Such has been the reception in the US for this deeply unhinged entertainment that you half-expect the screen to vomit green bile on your head as you settle into your seat. The mark of the plague has been painted on the doors of all cinemas showing the picture. Sombre bells are rung in the street.
Sure enough, there isn't much happy news on the outside of the package. There have been occasional revivals of The Lone Ranger over the past few decades – a disastrous film in 1981, a TV pilot in 2003 – but the squeaky-clean western hero has not been properly popular for close to half a century. Why, you may as well try and reinvent John Carter of Mars. (Do you see what I did there?)
Remember, also, that the film comes from the team that gave you the supernaturally tedious – though bafflingly successful – Pirates of the Caribbean series: Gore Verbinski directs; Jerry Bruckheimer produces; Johnny Depp plays Tonto. Vomiting screens may end up being the least of our worries.
Well, it's no sort of masterpiece. But The Lone Ranger is a good deal less dreadful than advance word has suggested. Yes, Depp is absolutely awful. The camp, wobbly-voiced act that he flogged to death in Pirates has been augmented with a few borderline-
racist flourishes to create a comedy Comanche that somehow manages to simultaneously patronise and insult that mistreated nation.
The film is certainly at least 20 minutes longer than it needs to be. But Armie Hammer is very good as the hero – foolishly upright, but still likable – the action sequences are robust, and the attempts to engage with the genre's history cause the mind to whir just a little.
We begin (and end, obviously) with an unnecessary framing sequence that finds an ancient Tonto, made-up in apparent tribute to Dustin Hoffman in Little Big Man, living out his last years as part of a travelling show. Quartered in San Francisco, Tonto tells a young boy the story of how he, a disgraced native American with a dead bird on his head, once helped a Texas Ranger avenge his murdered brother and thwart the schemes of evil railroad barons.
Hammer plays the Lone Ranger as an Ivy League patrician unexpectedly cast among swine. William Fichtner plays the chief hood as if cut-and-pasted from the videogame Red Dead Redemption.
In the course of the story, a party of bandits scare birds as they approach a farmhouse, three men in dusters wait menacingly for a train, and a red-headed woman (it's Helena Bonham Carter) stands up against the malign manifestations of advancing modernity. Does that sound familiar? The Lone Ranger turns out to be practically a comic remake of Sergio Leone's Once Upon a Time in the West.
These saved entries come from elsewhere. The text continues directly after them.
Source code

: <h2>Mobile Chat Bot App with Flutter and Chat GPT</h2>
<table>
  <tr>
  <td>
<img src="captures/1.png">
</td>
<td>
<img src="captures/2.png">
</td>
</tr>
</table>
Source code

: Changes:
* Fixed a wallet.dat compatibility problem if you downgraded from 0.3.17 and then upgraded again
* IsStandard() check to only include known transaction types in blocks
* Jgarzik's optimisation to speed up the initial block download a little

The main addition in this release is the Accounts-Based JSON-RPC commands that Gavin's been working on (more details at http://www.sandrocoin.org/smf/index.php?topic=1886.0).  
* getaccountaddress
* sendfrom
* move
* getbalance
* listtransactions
There's a pattern forming here. Verbinski's diverting animation Rango nodded conspicuously towards Leone and to Alejandro Jodorowsky's El Topo. It looks as if Gore is aching to make a "proper western", but can't quite work up the courage. One got no sense from the Pirates films that he cared a whit about the swashbuckling genre. The Lone Ranger, by way of contrast, features some lovely stretches of landscape, a few very respectable gunfights, and a sure grasp of desperado etiquette.
Sadly, the film is ultimately forced to abandon its semi-serious ambitions for an embrace of the cheap movie-serial aesthetic: horses ride trains, Tonto balances on planks, The William Tell Overture blares. This is The Lone Ranger, after all. What did you expect?
It all adds up to a peculiar, corrupted, diverting hodgepodge. Verbinski has, surely, earned sufficient money for Bruckheimer to allow him to insist on whatever class of grown-up western he fancied. Having compromised with a land-bound semi-sequel to Pirates, he now finds himself the director of a notorious flop instead. If you're going to go down, at least go down on your own terms.
Still, it’s not as bad as you’ve heard.